Problem is, the daily paper makes little revenue with its four pages, eight pages when folded together. What is missing from the eight pages is advertising. Instead of looking at the real problem, lack of advertisers, the management decided to close Solares Hill and layoff its two employees.
I should mention here, Nadja was also the longstanding editor of Paradise, a week entertainment supplement to the Citizen. As an editor, the often error filled Citizen could have found a better use for her. The joke around town is that if you apply to the Citizen and pass the spelling test they won’t hire you.

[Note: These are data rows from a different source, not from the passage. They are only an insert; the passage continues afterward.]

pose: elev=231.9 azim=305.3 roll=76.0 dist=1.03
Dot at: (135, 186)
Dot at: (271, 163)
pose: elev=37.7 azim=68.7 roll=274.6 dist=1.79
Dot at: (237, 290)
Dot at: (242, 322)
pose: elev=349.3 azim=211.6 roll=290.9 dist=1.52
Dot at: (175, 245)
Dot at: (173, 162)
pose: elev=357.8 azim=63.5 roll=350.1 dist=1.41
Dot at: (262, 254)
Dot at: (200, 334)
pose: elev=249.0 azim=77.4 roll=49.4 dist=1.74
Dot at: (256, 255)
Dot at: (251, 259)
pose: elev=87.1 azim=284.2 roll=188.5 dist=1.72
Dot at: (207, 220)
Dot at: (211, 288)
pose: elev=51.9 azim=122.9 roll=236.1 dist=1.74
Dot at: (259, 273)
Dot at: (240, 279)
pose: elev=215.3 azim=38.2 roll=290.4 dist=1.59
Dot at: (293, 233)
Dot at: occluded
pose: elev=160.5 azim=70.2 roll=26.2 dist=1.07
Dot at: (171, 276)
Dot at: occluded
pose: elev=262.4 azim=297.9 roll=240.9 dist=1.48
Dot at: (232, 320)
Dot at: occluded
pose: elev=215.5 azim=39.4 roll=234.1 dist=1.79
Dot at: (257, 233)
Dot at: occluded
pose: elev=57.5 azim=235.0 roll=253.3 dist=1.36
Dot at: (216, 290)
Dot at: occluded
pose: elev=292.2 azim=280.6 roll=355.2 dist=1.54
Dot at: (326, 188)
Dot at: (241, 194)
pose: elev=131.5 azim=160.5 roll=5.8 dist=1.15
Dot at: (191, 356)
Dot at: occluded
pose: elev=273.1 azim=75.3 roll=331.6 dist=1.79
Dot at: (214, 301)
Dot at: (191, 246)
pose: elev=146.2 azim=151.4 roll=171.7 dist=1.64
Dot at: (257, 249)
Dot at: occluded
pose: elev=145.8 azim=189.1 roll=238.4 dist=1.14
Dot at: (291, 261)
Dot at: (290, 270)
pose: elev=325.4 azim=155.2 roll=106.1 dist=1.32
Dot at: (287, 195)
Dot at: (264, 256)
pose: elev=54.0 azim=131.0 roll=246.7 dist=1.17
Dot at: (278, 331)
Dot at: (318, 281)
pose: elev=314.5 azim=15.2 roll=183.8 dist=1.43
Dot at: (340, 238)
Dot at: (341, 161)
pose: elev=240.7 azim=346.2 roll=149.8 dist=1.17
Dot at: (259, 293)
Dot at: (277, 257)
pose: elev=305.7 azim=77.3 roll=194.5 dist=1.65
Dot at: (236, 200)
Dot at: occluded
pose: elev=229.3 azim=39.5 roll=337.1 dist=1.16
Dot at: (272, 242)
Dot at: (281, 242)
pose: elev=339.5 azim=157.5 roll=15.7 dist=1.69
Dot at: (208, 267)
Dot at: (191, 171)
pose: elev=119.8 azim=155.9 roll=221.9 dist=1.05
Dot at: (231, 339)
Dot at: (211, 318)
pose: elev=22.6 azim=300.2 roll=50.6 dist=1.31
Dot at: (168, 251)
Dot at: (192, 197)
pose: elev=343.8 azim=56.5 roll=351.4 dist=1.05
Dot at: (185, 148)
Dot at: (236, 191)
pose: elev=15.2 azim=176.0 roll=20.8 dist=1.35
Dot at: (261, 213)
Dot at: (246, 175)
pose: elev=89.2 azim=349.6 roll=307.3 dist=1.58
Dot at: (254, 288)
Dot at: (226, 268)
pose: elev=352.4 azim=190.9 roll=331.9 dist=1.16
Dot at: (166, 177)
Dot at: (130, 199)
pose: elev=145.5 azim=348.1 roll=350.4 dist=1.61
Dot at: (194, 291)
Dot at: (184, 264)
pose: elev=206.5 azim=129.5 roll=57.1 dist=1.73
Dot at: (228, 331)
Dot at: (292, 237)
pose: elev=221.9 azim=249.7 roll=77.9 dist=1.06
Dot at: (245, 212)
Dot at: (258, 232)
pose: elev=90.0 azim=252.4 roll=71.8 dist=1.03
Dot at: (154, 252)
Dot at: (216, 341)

Oh yeah, you won’t believe this, but the editor of the paper retired and the publisher didn’t see a need to replace him. So, let’s see, that’s three people in editorial that are gone, but nothing seems to have been done in advertising or to come to reality about the costs the paper charges for ads.
No, get rid of employees that are competent. Readers bring advertisers, but the publisher thinks ads bring readers. The popularity of the paper has fallen since Cooke Communications bought it. It has stopped being a local paper and tries to sell copies in the Upper Keys, cover Keys events, but someone forgot that most days activities to cover (other than small city government) are in Key West.
When asked why there isn’t an advertisement from businesses as close as Big Pine (about 30 miles away) there is only quiet. Bean counters, when confronted with loss, look at cutting costs as the answer instead of making a better product.
The demise of Solares Hill was handled poorly and the dismissal of its two employees should be a criminal offense. Of course, it isn’t in this ‘for profit’ world. This thinking is why our products are made in China today instead of America. It helps the bottom line. Where we once were a country that made and consumed American made products, the bean counters knew it could be done cheaper in China, Korea, Mexico, etc., so the bottom line improved for the business, but Americans were out of work. Is that they American way today? It’s worked out good for China, they own this country, just about, and without firing a shot or dropping a bomb.
Last Friday, the Smokin’ Tuna Saloon’s North of Havana Cigar Social Club (a founding member writing this) burned a hat with the Key West Citizen logo. Kind of a Viking funeral, not for the paper, but for the talented people swept away like dandruff on a Chinese businessman’s suit.